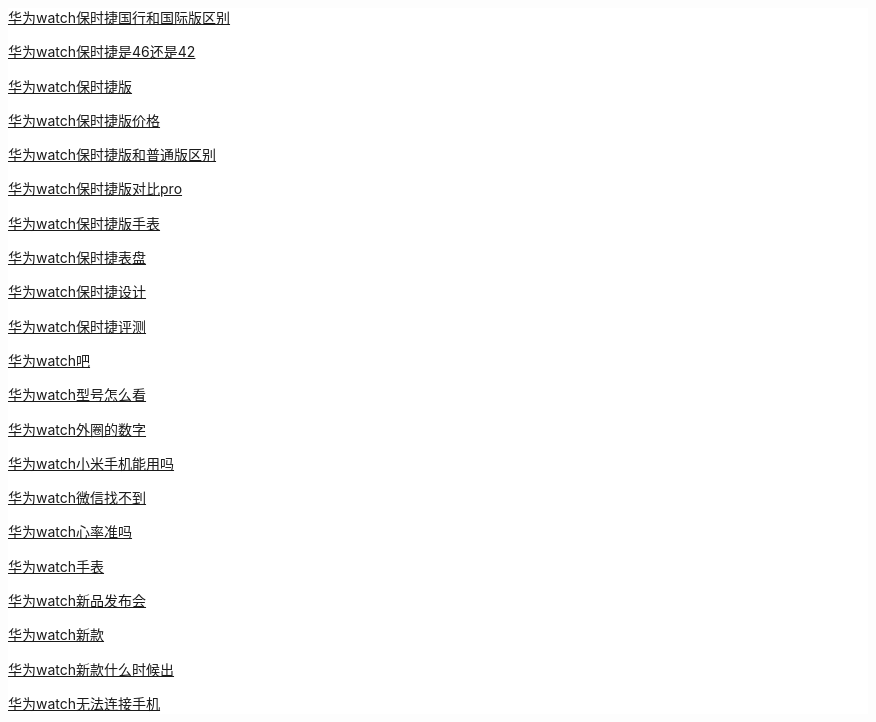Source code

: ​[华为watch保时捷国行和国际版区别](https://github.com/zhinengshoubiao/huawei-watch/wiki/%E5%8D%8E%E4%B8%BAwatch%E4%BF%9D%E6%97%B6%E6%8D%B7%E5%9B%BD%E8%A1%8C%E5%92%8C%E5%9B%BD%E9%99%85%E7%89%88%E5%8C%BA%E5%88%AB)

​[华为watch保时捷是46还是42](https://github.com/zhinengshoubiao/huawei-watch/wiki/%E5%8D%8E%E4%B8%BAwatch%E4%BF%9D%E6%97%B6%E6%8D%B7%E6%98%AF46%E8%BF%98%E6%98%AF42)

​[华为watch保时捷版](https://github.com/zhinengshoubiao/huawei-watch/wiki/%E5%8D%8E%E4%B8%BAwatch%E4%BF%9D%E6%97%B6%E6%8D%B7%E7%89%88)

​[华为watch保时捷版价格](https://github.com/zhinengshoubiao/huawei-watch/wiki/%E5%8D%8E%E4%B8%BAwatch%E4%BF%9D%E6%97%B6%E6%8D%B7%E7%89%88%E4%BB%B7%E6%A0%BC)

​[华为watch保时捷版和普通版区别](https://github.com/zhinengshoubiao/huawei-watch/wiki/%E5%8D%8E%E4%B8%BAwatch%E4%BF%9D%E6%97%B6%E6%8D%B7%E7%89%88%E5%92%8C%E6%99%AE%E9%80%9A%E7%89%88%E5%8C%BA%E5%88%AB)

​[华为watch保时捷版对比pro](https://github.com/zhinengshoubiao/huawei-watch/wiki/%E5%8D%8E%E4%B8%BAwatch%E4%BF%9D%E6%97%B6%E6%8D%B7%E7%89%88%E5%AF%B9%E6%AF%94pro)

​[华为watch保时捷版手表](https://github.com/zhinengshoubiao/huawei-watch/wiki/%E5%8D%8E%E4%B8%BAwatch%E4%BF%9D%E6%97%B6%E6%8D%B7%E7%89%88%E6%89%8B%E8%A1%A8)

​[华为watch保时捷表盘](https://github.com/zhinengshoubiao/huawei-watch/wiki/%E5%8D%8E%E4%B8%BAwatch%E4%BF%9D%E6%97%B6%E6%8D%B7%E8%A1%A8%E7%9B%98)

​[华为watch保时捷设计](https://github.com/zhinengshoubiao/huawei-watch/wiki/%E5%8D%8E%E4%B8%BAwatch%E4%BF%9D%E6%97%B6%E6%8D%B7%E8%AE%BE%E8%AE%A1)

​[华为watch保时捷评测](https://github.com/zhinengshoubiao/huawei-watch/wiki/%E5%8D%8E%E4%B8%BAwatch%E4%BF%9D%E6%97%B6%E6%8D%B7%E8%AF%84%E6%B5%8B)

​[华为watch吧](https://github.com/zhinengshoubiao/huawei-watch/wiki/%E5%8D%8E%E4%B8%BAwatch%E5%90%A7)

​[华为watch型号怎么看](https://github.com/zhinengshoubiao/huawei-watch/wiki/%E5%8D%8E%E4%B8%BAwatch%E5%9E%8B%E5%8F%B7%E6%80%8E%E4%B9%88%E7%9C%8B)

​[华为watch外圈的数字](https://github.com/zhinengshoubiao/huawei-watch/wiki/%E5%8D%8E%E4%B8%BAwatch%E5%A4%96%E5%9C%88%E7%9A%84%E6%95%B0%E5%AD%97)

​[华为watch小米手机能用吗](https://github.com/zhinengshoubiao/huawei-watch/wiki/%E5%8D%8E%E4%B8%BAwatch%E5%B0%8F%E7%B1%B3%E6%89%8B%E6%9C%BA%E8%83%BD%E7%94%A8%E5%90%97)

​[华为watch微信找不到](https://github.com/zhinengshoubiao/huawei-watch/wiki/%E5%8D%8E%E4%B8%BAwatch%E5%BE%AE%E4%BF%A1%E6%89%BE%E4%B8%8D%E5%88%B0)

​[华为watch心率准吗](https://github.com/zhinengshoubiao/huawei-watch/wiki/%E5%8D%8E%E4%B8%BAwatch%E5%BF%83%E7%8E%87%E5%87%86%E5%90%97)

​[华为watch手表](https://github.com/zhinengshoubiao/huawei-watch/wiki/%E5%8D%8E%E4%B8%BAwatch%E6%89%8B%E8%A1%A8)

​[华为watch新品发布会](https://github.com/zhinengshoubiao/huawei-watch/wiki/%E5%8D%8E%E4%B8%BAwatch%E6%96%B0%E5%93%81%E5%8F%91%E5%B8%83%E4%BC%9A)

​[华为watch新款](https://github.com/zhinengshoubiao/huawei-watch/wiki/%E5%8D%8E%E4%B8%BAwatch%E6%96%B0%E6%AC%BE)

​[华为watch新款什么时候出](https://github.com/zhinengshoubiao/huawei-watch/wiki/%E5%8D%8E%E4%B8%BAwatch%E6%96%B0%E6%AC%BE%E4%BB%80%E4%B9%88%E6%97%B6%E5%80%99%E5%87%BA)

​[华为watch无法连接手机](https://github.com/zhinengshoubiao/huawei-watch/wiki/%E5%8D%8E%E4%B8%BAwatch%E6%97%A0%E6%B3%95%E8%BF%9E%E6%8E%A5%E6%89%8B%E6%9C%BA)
-.-.-
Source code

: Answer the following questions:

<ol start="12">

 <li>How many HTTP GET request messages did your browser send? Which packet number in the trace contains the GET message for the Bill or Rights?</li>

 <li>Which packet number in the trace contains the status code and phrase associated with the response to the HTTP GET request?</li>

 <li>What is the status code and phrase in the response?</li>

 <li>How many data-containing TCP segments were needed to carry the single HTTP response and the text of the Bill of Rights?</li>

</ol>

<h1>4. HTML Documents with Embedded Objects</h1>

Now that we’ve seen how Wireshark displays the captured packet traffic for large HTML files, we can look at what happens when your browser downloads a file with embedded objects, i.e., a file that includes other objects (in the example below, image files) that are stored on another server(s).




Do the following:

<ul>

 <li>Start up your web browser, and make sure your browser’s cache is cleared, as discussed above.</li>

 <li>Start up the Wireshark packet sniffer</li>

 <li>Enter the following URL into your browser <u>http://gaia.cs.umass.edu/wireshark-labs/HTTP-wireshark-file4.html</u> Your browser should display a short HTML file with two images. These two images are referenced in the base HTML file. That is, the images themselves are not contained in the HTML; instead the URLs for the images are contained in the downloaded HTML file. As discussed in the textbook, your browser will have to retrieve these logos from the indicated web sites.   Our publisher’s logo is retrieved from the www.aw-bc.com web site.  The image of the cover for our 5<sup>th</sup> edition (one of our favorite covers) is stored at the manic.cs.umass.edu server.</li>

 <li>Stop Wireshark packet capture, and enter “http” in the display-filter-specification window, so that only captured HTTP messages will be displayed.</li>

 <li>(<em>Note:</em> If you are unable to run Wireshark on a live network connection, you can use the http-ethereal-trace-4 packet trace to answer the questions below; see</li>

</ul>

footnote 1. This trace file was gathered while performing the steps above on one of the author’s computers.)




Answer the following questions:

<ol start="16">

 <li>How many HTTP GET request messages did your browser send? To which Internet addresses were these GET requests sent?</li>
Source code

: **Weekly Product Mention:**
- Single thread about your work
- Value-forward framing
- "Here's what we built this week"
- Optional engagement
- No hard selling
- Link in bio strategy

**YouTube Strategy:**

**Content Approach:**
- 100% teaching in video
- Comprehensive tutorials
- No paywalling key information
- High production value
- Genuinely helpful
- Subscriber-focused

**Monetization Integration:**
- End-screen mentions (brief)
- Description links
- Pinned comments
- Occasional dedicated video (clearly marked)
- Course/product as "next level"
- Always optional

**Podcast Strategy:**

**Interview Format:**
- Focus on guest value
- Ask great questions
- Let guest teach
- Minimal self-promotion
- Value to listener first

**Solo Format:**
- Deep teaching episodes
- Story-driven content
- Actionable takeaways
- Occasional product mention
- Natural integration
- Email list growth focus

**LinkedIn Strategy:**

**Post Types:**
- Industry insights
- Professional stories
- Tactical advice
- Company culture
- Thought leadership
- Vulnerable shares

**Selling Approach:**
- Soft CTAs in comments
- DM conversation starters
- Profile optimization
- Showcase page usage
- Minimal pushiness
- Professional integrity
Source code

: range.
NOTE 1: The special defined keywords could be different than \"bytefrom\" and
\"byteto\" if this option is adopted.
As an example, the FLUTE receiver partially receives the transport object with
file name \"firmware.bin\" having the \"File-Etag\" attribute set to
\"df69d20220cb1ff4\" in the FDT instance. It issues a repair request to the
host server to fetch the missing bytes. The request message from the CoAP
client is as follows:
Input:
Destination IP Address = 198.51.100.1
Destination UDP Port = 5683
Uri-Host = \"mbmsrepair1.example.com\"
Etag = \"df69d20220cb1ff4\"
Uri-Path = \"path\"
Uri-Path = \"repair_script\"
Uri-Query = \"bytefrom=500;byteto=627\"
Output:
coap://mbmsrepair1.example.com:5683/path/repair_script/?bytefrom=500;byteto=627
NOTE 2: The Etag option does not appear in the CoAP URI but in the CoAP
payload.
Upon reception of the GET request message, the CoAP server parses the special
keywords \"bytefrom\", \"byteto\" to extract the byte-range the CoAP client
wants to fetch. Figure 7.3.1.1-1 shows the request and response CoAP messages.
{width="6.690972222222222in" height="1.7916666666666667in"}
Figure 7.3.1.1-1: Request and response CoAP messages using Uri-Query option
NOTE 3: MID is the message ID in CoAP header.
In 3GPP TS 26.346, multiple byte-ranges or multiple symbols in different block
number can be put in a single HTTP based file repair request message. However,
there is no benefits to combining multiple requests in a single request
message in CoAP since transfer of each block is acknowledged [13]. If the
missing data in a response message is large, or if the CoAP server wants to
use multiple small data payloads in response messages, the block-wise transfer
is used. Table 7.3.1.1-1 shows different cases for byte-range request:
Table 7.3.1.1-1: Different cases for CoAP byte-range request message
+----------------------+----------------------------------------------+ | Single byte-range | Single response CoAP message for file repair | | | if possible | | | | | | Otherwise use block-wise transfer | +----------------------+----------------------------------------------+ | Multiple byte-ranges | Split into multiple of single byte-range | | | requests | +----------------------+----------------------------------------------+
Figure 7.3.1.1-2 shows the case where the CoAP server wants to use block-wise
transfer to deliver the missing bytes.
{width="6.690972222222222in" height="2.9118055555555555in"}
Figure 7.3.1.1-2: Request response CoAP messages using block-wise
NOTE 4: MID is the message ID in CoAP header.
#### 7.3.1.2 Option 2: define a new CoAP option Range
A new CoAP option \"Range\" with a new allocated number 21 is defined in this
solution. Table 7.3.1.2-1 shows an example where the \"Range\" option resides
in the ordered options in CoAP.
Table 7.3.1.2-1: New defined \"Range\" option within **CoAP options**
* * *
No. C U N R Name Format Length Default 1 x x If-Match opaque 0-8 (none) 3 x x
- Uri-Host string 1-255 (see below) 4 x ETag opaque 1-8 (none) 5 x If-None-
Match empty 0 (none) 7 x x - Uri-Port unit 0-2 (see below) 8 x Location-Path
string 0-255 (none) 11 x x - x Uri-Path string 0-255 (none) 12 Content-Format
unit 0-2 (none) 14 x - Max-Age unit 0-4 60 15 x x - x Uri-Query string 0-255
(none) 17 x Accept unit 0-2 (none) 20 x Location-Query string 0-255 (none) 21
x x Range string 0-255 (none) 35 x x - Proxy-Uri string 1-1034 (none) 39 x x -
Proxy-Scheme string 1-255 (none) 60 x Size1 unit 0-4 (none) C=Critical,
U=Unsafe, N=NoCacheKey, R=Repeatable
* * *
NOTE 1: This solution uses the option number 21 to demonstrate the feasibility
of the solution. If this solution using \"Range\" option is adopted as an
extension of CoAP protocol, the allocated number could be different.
-.-.-
• Exercise requirements
Filter the entries down to the lines that include the string "phrase".

• Solution for this exercise
 <li>Which packet number in the trace contains the status code and phrase associated with the response to the HTTP GET request?</li>
 <li>What is the status code and phrase in the response?</li>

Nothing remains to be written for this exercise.